What you are asked to do: Pick out every line in the records that contains the word "Resorts", and copy each one.

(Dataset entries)
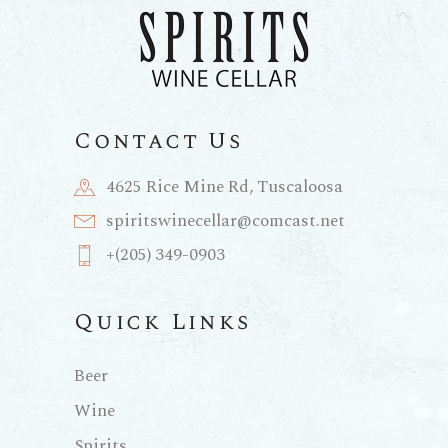
Contact Us
4625 Rice Mine Rd, Tuscaloosa
spiritswinecellar@comcast.net
+(205) 349-0903
Quick Links
Beer
Wine
Spirits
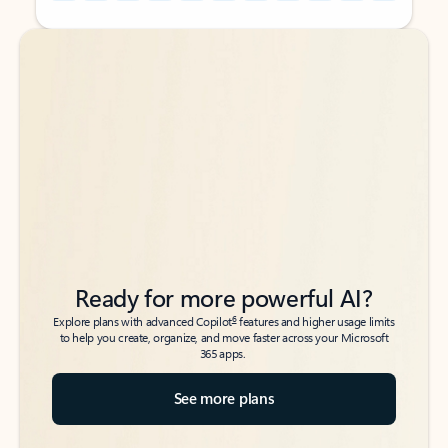
Back to tabs
Back to tabs
Ready for more powerful AI?
6
Explore plans with advanced Copilot
features and higher usage limits
to help you create, organize, and move faster across your Microsoft
365 apps.
See more plans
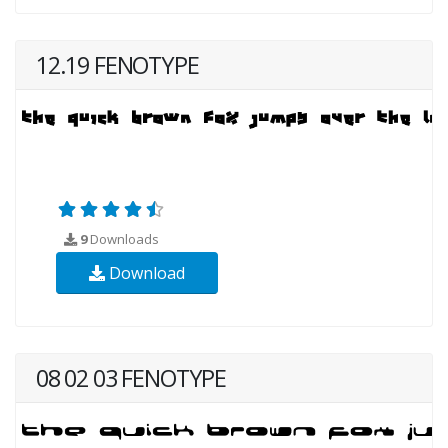
12.19 FENOTYPE
9
Downloads
Download
08 02 03 FENOTYPE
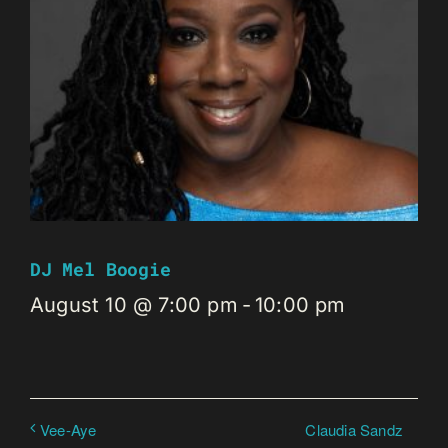
DJ Mel Boogie
August 10 @ 7:00 pm
-
10:00 pm
Claudia Sandz
Vee-Aye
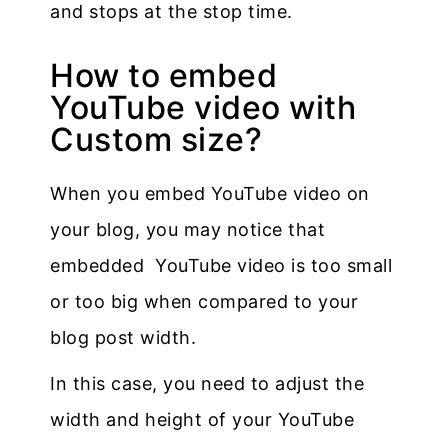
and stops at the stop time.
How to embed
YouTube video with
Custom size?
When you embed YouTube video on
your blog, you may notice that
embedded YouTube video is too small
or too big when compared to your
blog post width.
In this case, you need to adjust the
width and height of your YouTube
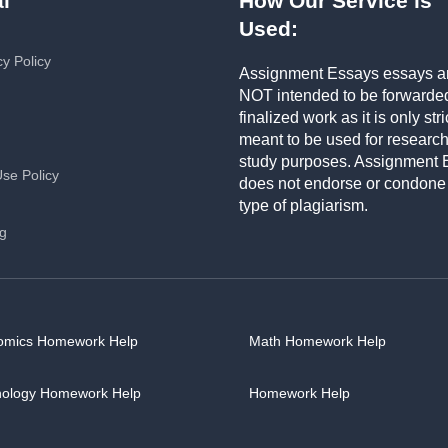
l
How Our Service is
Used:
cy Policy
Assignment Essays essays a
NOT intended to be forwarde
finalized work as it is only stri
meant to be used for researc
study purposes. Assignment 
Use Policy
does not endorse or condone
type of plagiarism.
ng
omics Homework Help
Math Homework Help
hology Homework Help
Homework Help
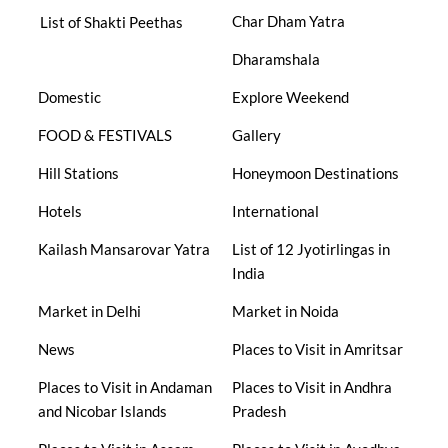
Char Dham Yatra
List of Shakti Peethas
Dharamshala
Domestic
Explore Weekend
FOOD & FESTIVALS
Gallery
Hill Stations
Honeymoon Destinations
Hotels
International
Kailash Mansarovar Yatra
List of 12 Jyotirlingas in
India
Market in Delhi
Market in Noida
News
Places to Visit in Amritsar
Places to Visit in Andaman
Places to Visit in Andhra
and Nicobar Islands
Pradesh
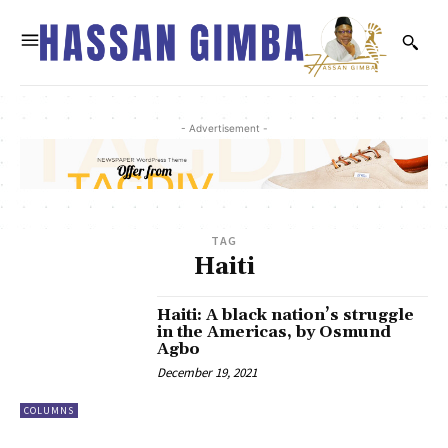
- Advertisement -
TAG
Haiti
Haiti: A black nation’s struggle
in the Americas, by Osmund
Agbo
December 19, 2021
COLUMNS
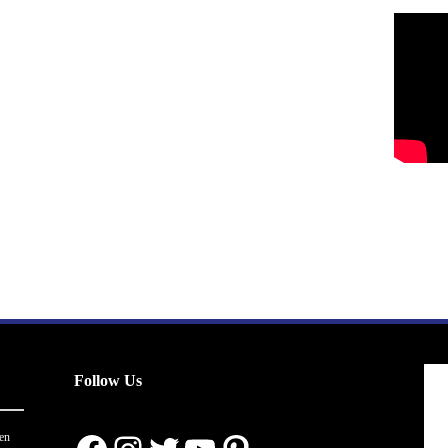
Follow Us
en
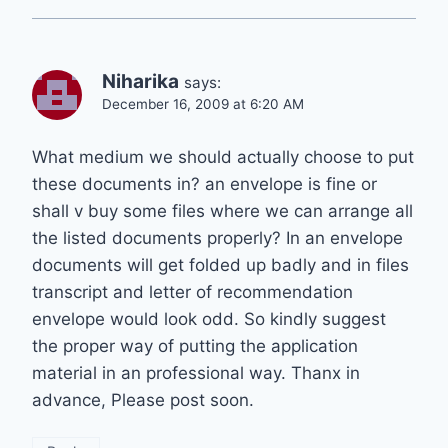
Niharika
says:
December 16, 2009 at 6:20 AM
What medium we should actually choose to put
these documents in? an envelope is fine or
shall v buy some files where we can arrange all
the listed documents properly? In an envelope
documents will get folded up badly and in files
transcript and letter of recommendation
envelope would look odd. So kindly suggest
the proper way of putting the application
material in an professional way. Thanx in
advance, Please post soon.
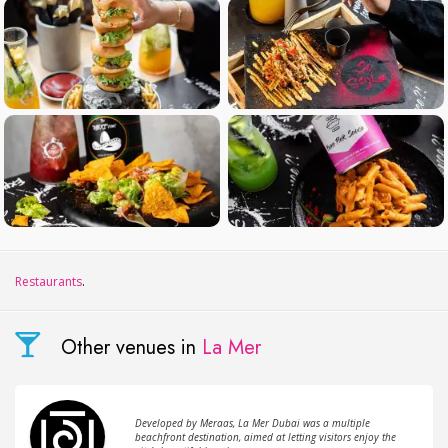
Restaurants
.
Other venues in
La Mer
Developed by Meraas, La Mer Dubai was a multiple
beachfront destination, aimed at letting visitors enjoy the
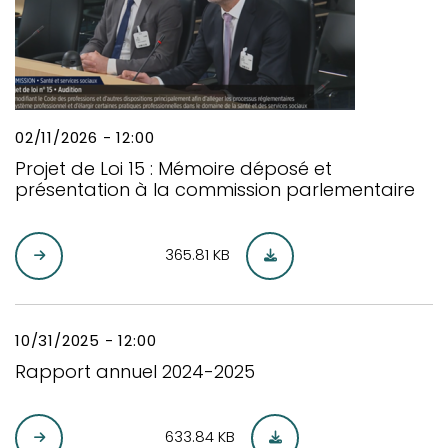
02/11/2026 - 12:00
Projet de Loi 15 : Mémoire déposé et
présentation à la commission parlementaire
365.81 KB
10/31/2025 - 12:00
Rapport annuel 2024-2025
633.84 KB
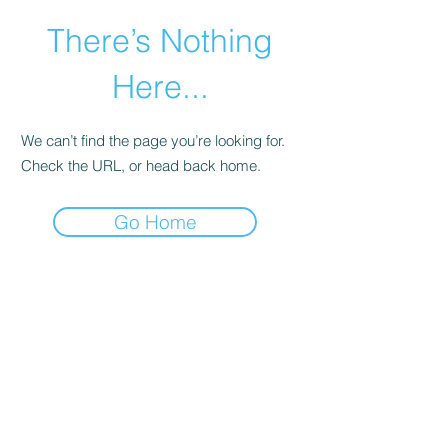
There’s Nothing
Here...
We can’t find the page you’re looking for.
Check the URL, or head back home.
Go Home
©2021 by Happy Campers Daycare.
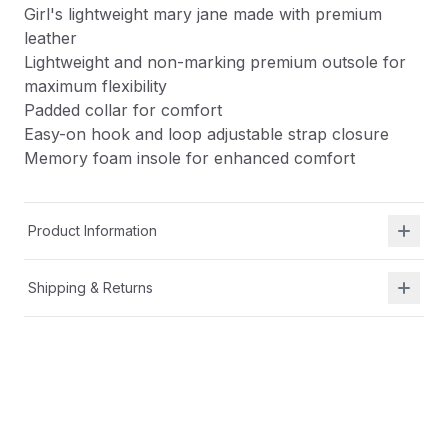
Girl's lightweight mary jane made with premium
leather
Lightweight and non-marking premium outsole for
maximum flexibility
Padded collar for comfort
Easy-on hook and loop adjustable strap closure
Memory foam insole for enhanced comfort
Product Information
Shipping & Returns
Description
Girl's lightweight mary jane made with premium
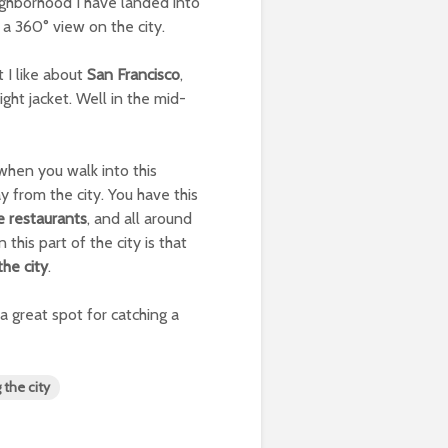
ighborhood I have landed into
, a 360° view on the city.
t I like about
San Francisco
,
ght jacket. Well in the mid-
 when you walk into this
way from the city. You have this
e restaurants
, and all around
 this part of the city is that
the city
.
a great spot for catching a
g the city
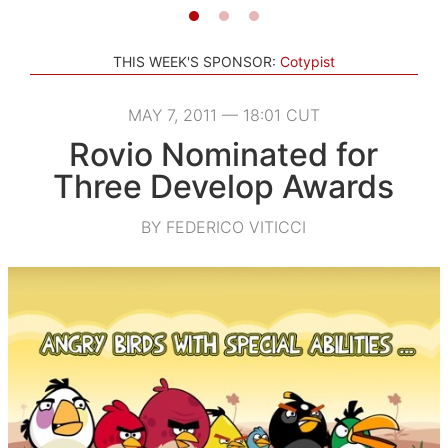
THIS WEEK'S SPONSOR:
Cotypist
MAY 7, 2011 — 18:01 CUT
Rovio Nominated for
Three Develop Awards
BY FEDERICO VITICCI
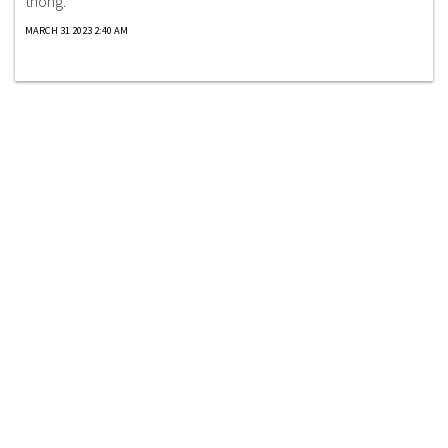
thong.
MARCH 31 2023 2:40 AM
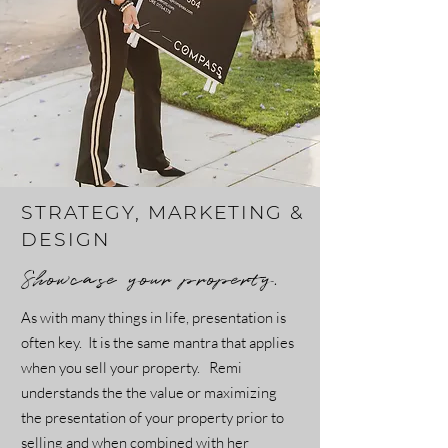
STRATEGY, MARKETING &
DESIGN
Showcase your property.
As with many things in life, presentation is
often key. It is the same mantra that applies
when you sell your property. Remi
understands the the value or maximizing
the presentation of your property prior to
selling and when combined with her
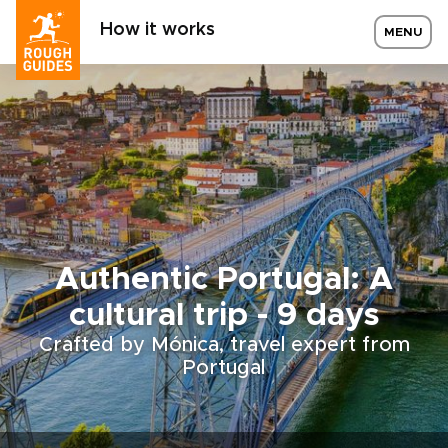
How it works
MENU
Authentic Portugal: A
cultural trip - 9 days
Crafted by Mónica, travel expert from
Portugal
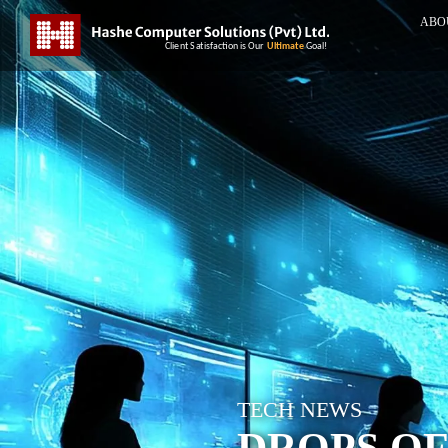
ABO
TECH NEWS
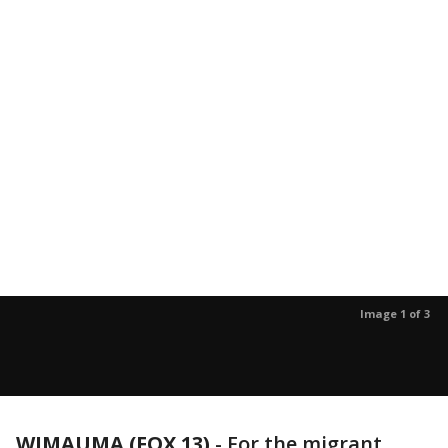
Image 1 of 3
WIMAUMA (FOX 13)
-
For the migrant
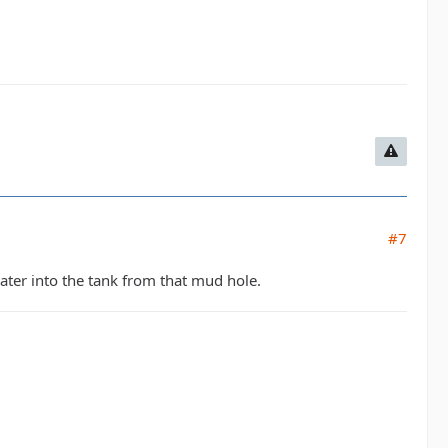
#7
water into the tank from that mud hole.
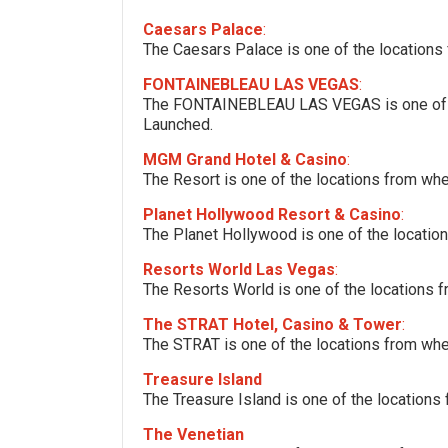
Caesars Palace
:
The Caesars Palace is one of the locations
FONTAINEBLEAU LAS VEGAS
:
The FONTAINEBLEAU LAS VEGAS is one of th
Launched.
MGM Grand Hotel & Casino
:
The Resort is one of the locations from wh
Planet Hollywood Resort & Casino
:
The Planet Hollywood is one of the locatio
Resorts World Las Vegas
:
The Resorts World is one of the locations 
The STRAT Hotel, Casino & Tower
:
The STRAT is one of the locations from whe
Treasure Island
The Treasure Island is one of the locations
The Venetian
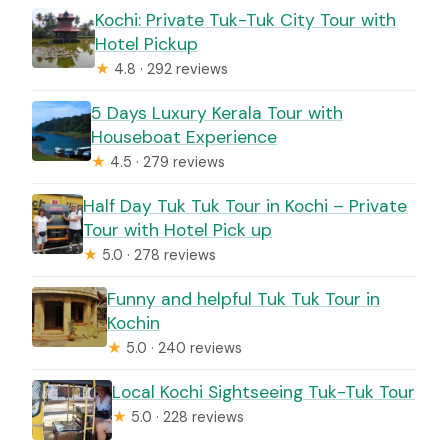
Kochi: Private Tuk-Tuk City Tour with
Hotel Pickup
★
4.8 · 292 reviews
5 Days Luxury Kerala Tour with
Houseboat Experience
★
4.5 · 279 reviews
Half Day Tuk Tuk Tour in Kochi – Private
Tour with Hotel Pick up
★
5.0 · 278 reviews
Funny and helpful Tuk Tuk Tour in
Kochin
★
5.0 · 240 reviews
Local Kochi Sightseeing Tuk-Tuk Tour
★
5.0 · 228 reviews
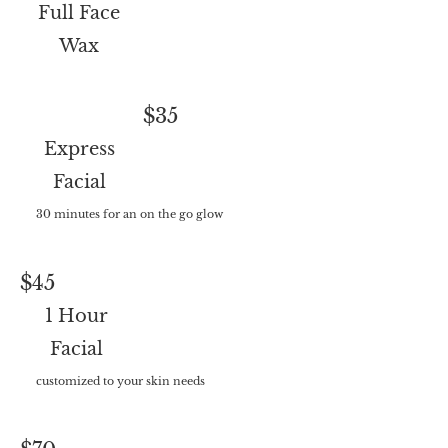
Full Face
Wax
$35
Express
Facial
30 minutes for an on the go glow
$45
1 Hour
Facial
customized to your skin needs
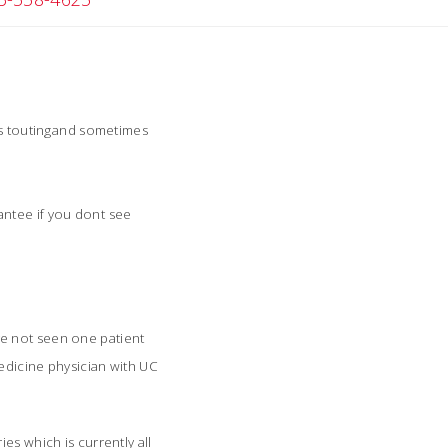
ts toutingand sometimes
ntee if you dont see
Ive not seen one patient
medicine physician with UC
es which is currently all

Answer to the exercise:
Resorts World Las Vegas
The Resorts World is one of the locations 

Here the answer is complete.